§ TASK PROMPT: Return every line in the entries below where the word "years" shows up.

§ DATA FOR THE TASK:
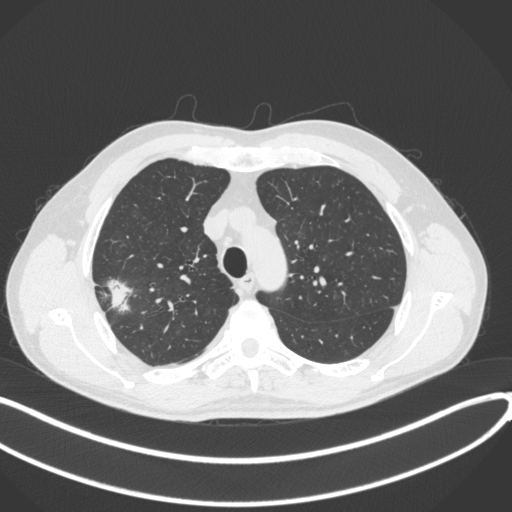
Chest CT, one axial slice. Position 317 of 381 along the scan axis. 120 kVp. Lung window (W 1500 / L -600 HU). 512 × 512 image matrix. Patient: male, 62 years. From the clinical record (not read from this slice): clinical TNM (as recorded): T1c N0 M0.
Structures marked on this image (rectangle marked by the reading radiologist):
- lung tumour (recorded histology: adenocarcinoma): box from (x=97, y=271) to (x=133, y=314) px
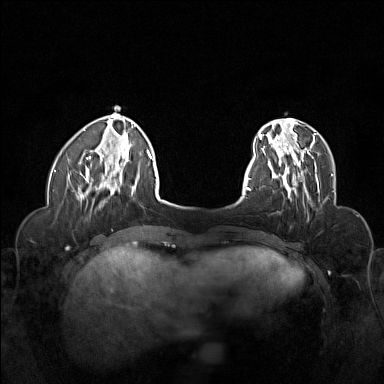
Breast MRI (dynamic contrast-enhanced), one axial slice. Position 35 of 160 along the scan axis. Dynamic contrast-enhanced series, time point 2 of 6 at this slice position (early post-contrast). 1.5 T. TE 1.8 ms, TR 5 ms. 1 mm slice thickness. 384 × 384 image matrix, field of view 320 × 320 mm. Female patient.
Structures marked on this image (semi-automatically segmented with operator editing):
- enhancing-tissue mask used for the functional tumour volume (all voxels passing the contrast-enhancement thresholds inside the analysis volume; usually the tumour): bounding box [x1, y1, x2, y2] px = [268, 155, 320, 200]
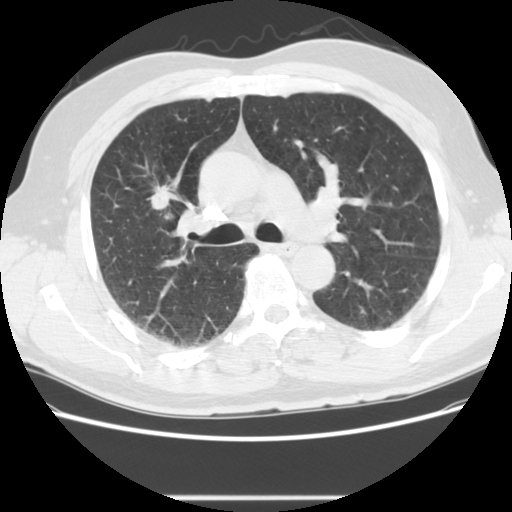
Low-dose screening chest CT, axial slice. Second screening round (one year after baseline). Lung window (W 1500 / L -600 HU). 2.5 mm slice thickness. Slice 53 of 139 in the series. Male participant, aged 59 years at enrolment. Current smoker at enrolment.
• Expert-annotated lung lesion, bounding box [x1, y1, x2, y2] px = [138, 178, 178, 218].
• Reader record for this screening exam (exam-level; its link to the box is not recorded): non-calcified nodule or mass ≥4 mm, right upper lobe, 20 × 13 mm, spiculated (stellate) margins, soft tissue attenuation, pre-existing on the prior screen: yes; interval growth: yes.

§ OUTPUT FOR THIS EXERCISE:
Chest CT, one axial slice. Position 317 of 381 along the scan axis. 120 kVp. Lung window (W 1500 / L -600 HU). 512 × 512 image matrix. Patient: male, 62 years. From the clinical record (not read from this slice): clinical TNM (as recorded): T1c N0 M0.
Low-dose screening chest CT, axial slice. Second screening round (one year after baseline). Lung window (W 1500 / L -600 HU). 2.5 mm slice thickness. Slice 53 of 139 in the series. Male participant, aged 59 years at enrolment. Current smoker at enrolment.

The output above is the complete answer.